> **PROBLEM**
Beginning at the line that contains "class: Magnoliopsida" and continuing through the end of the records, render each line as one row of a two-column CSV with the columns field and value. Enclose each entry in double quotation marks and replace any line breaks with spaces.

• • •

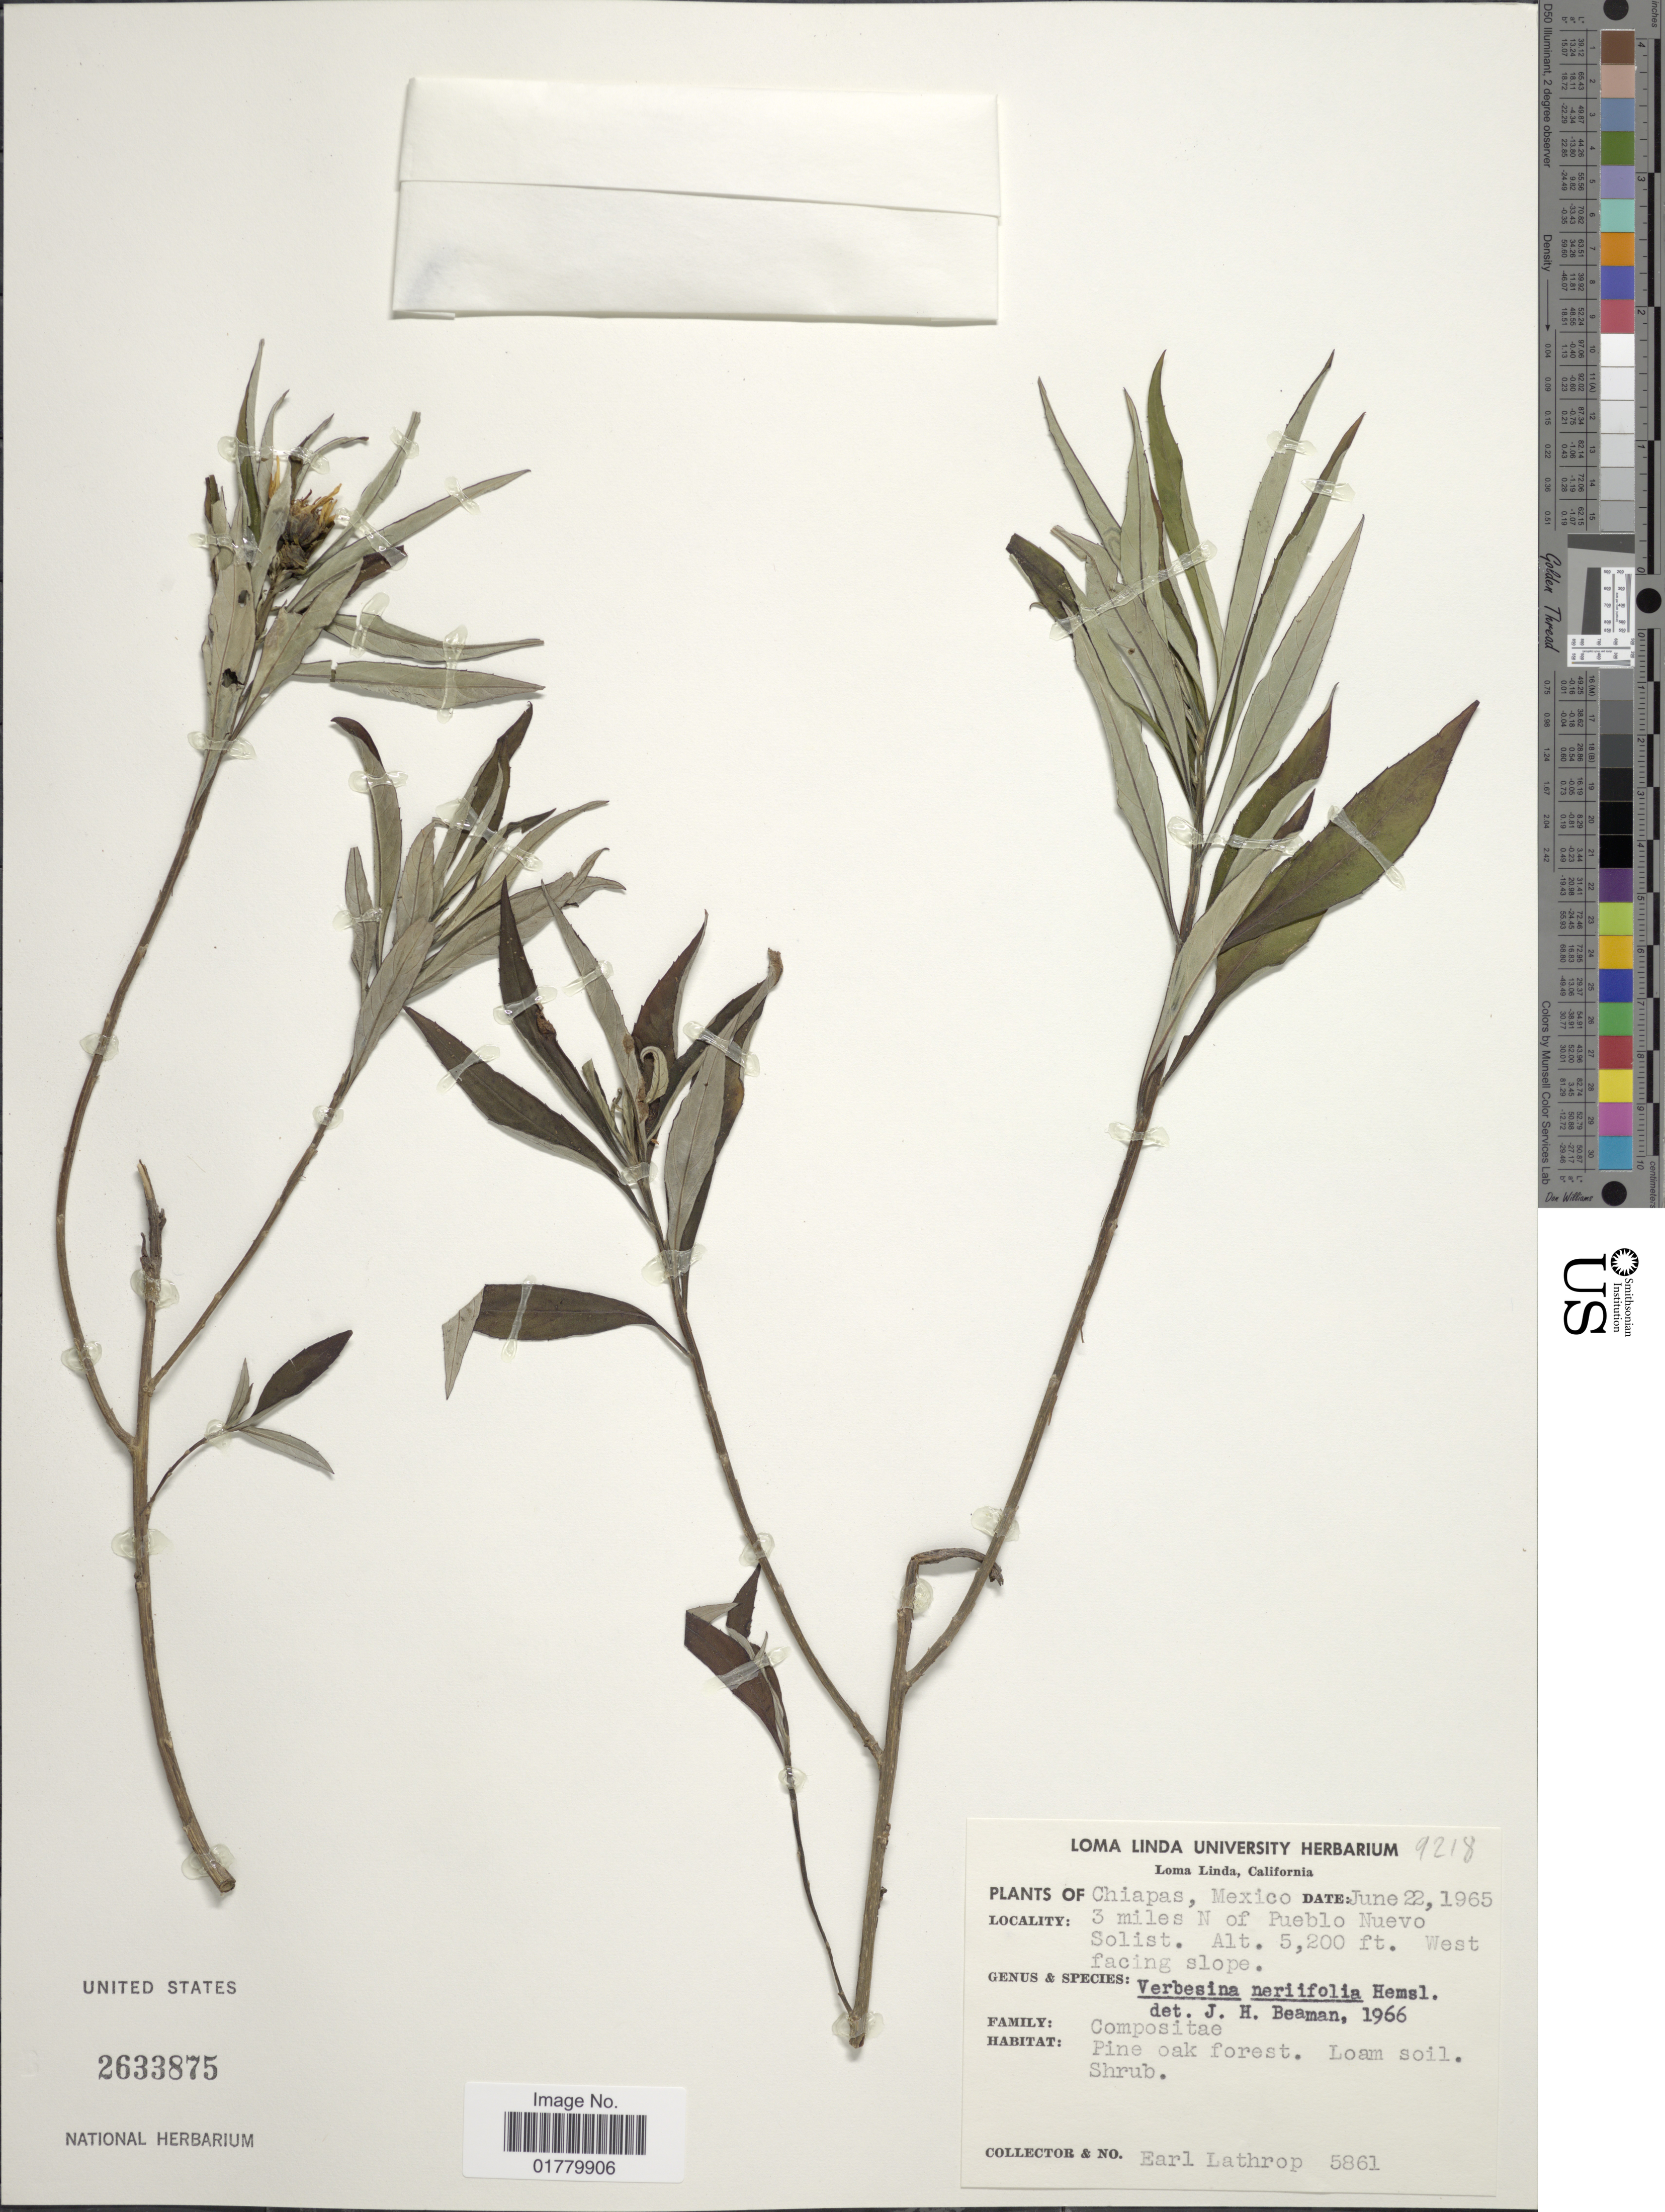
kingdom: Plantae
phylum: Tracheophyta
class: Magnoliopsida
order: Asterales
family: Asteraceae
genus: Verbesina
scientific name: Verbesina neriifolia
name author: Hemsl.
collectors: E. W. Lathrop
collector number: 5861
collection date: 1965-06-22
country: Mexico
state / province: Chiapas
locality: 3 miles N of Pueblo Nuevo Solist, West facing slope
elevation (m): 1585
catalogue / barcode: US 2633875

• • •

> **RESULT**
field,value
"class:","Magnoliopsida"
"order:","Asterales"
"family:","Asteraceae"
"genus:","Verbesina"
"scientific name:","Verbesina neriifolia"
"name author:","Hemsl."
"collectors:","E. W. Lathrop"
"collector number:","5861"
"collection date:","1965-06-22"
"country:","Mexico"
"state / province:","Chiapas"
"locality:","3 miles N of Pueblo Nuevo Solist, West facing slope"
"elevation (m):","1585"
"catalogue / barcode:","US 2633875"